• INPUT DATA:

□ □ □ □

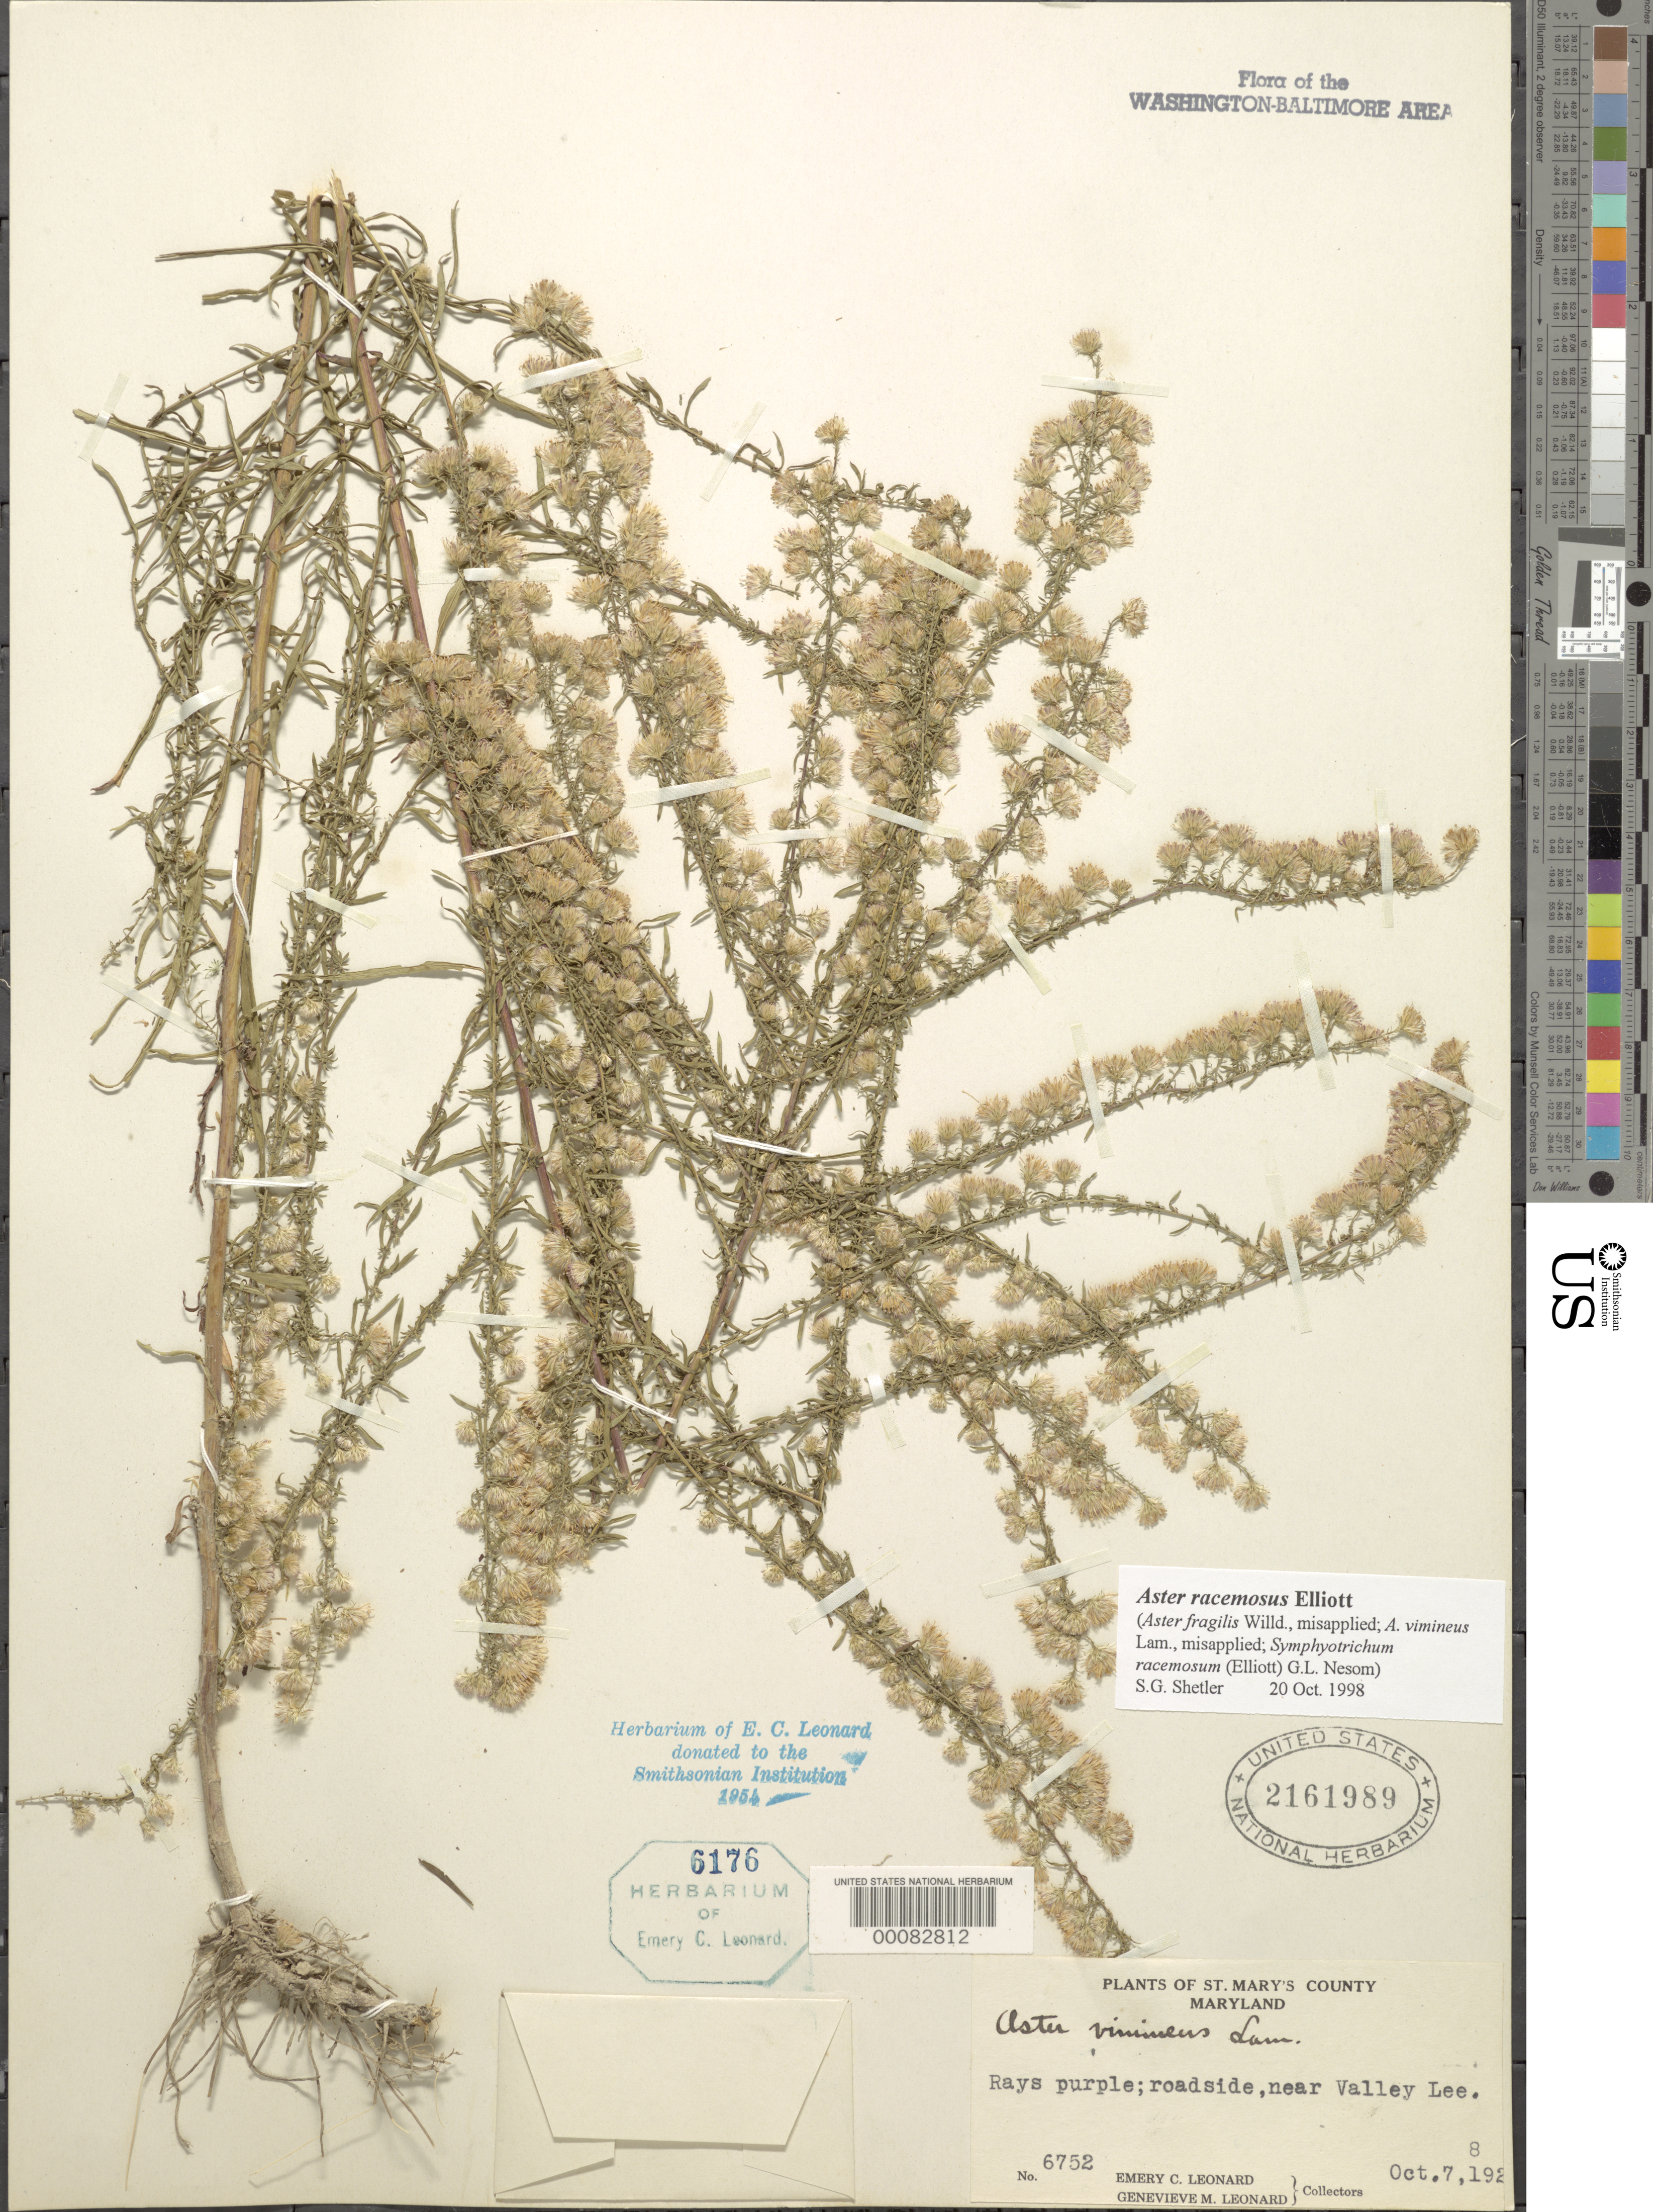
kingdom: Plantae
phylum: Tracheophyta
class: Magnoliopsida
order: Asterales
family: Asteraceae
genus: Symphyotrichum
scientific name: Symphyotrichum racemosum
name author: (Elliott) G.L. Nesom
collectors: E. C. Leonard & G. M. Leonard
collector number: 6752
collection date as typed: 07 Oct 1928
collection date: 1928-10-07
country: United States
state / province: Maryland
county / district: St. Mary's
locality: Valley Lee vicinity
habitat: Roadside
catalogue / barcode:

□ □ □ □

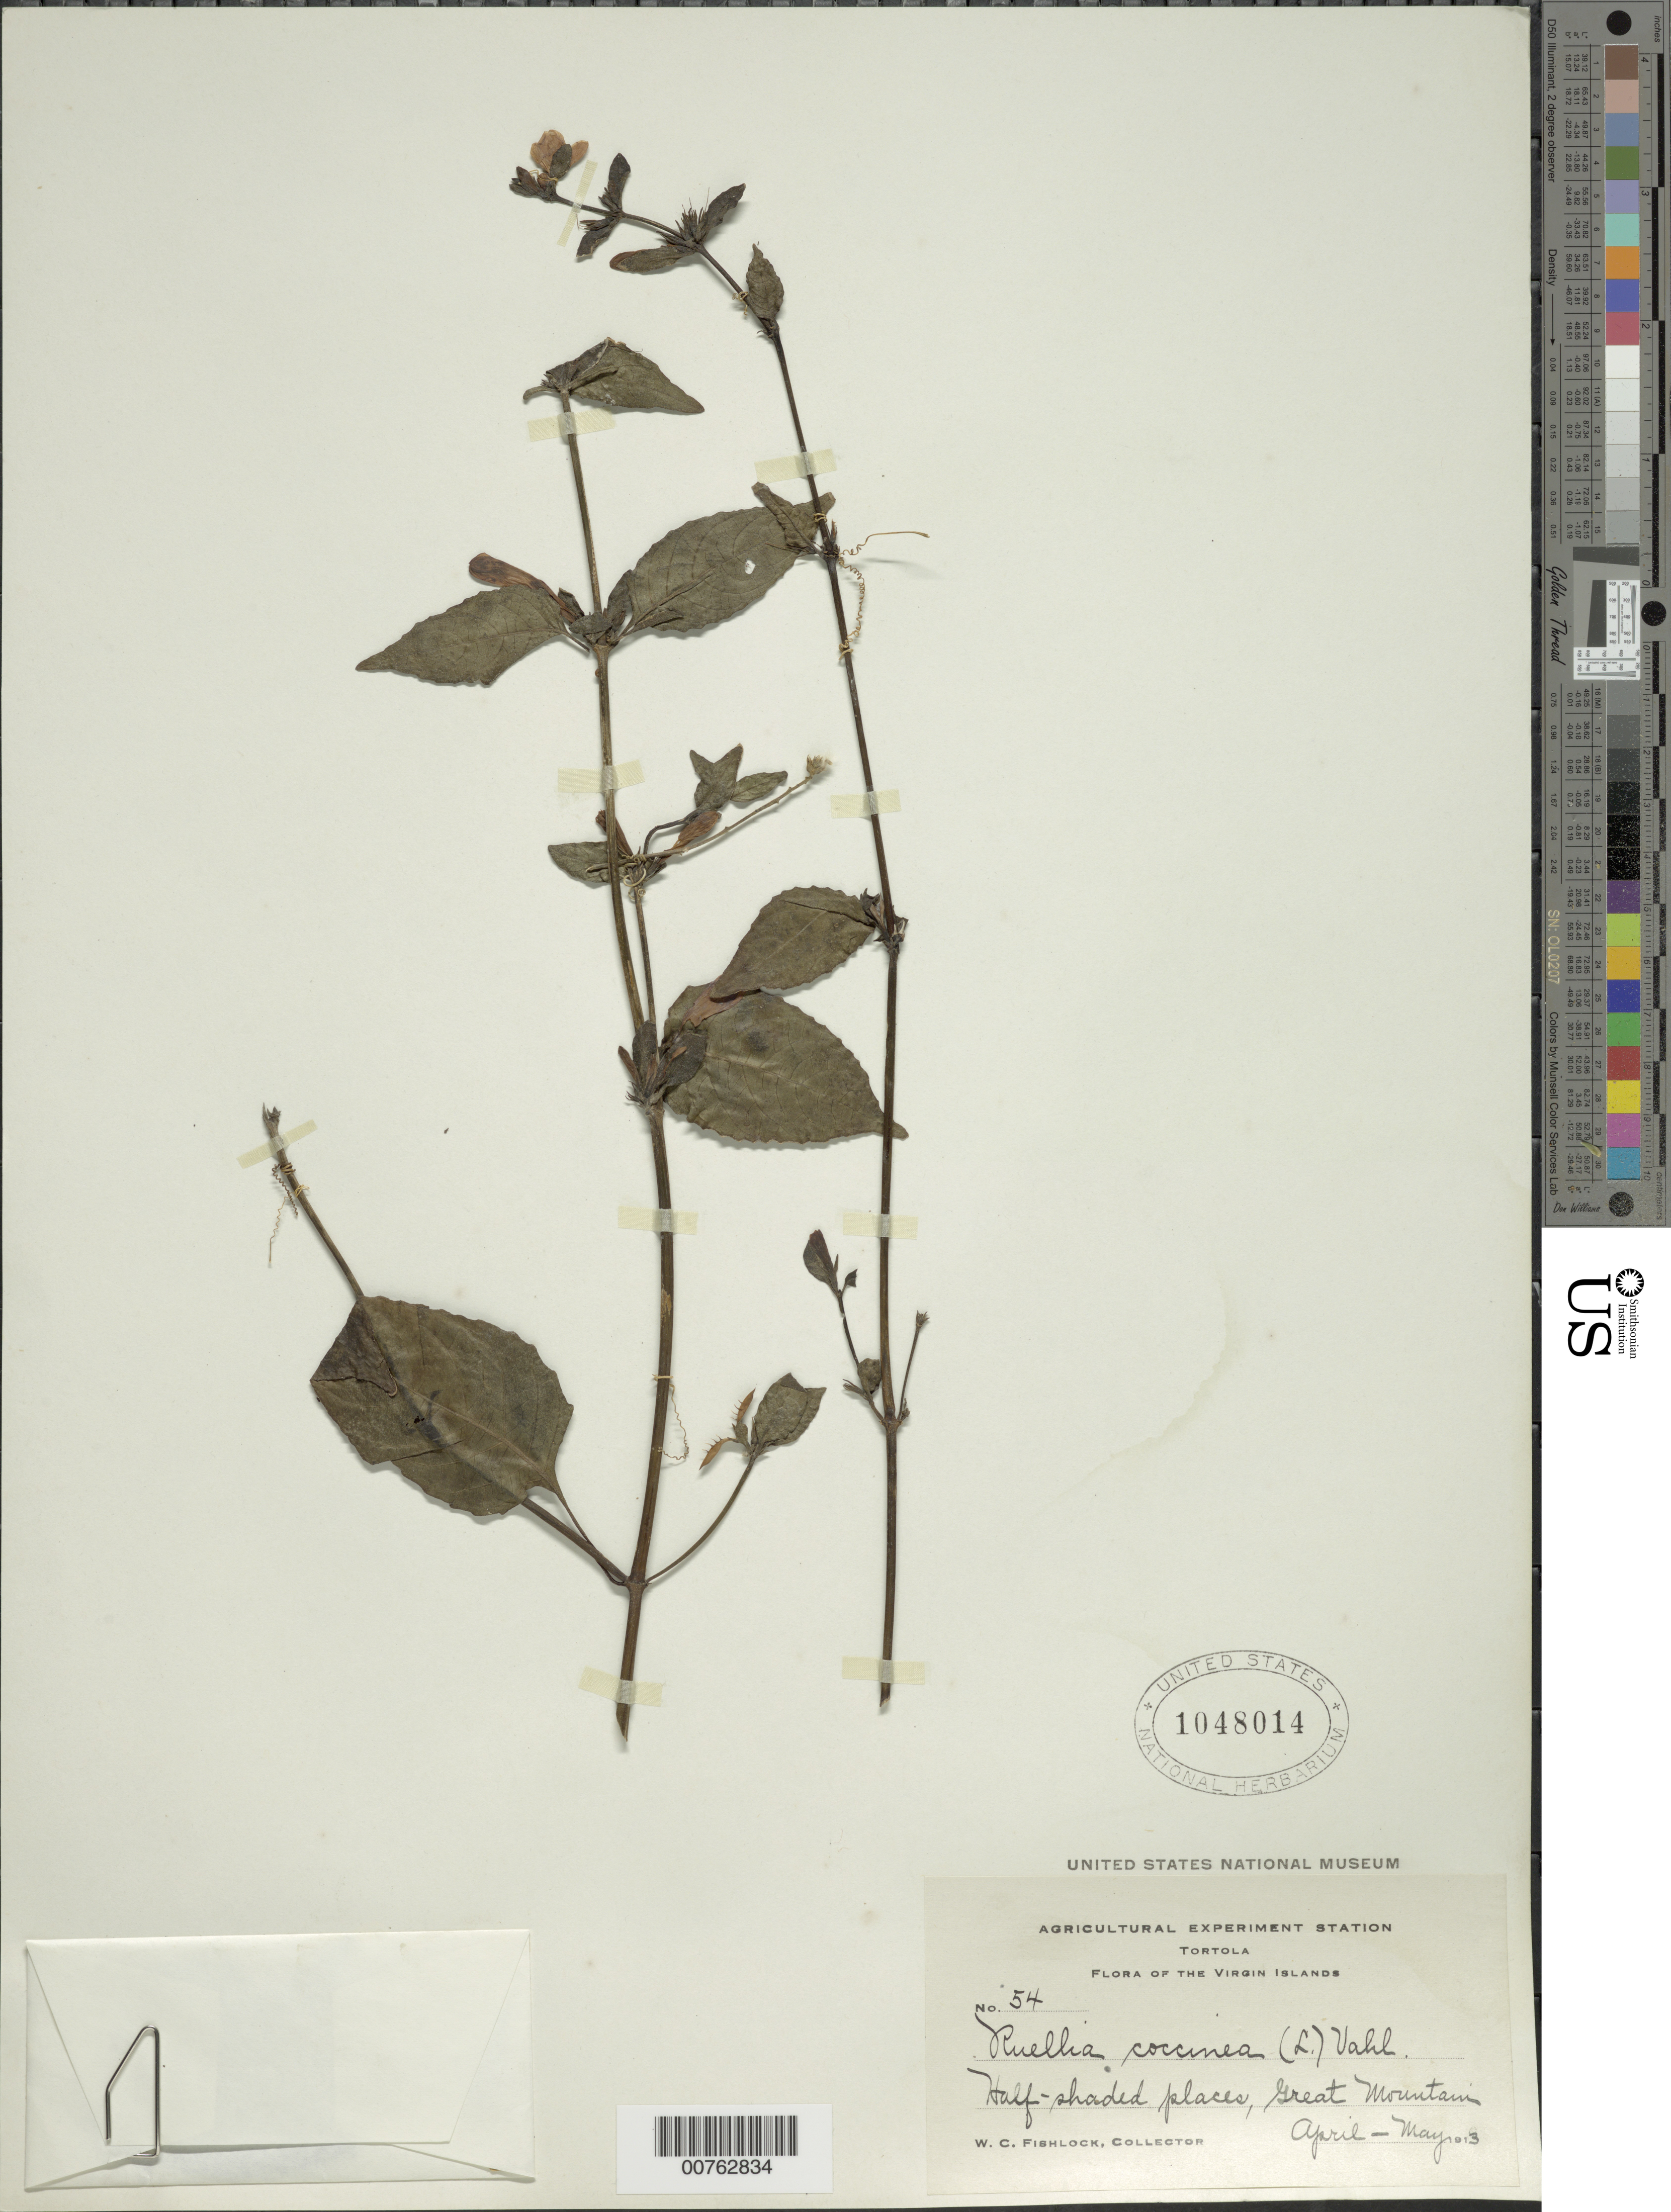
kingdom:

□ □ □ □

• WORK REQUIRED: Rewrite the listing from the line with "family: Asteraceae" to the line with "habitat: Roadside", substituting "place" for "locality" and leaving everything else unchanged.

• RESPONSE:
family: Asteraceae
genus: Symphyotrichum
scientific name: Symphyotrichum racemosum
name author: (Elliott) G.L. Nesom
collectors: E. C. Leonard & G. M. Leonard
collector number: 6752
collection date as typed: 07 Oct 1928
collection date: 1928-10-07
country: United States
state / province: Maryland
county / district: St. Mary's
place: Valley Lee vicinity
habitat: Roadside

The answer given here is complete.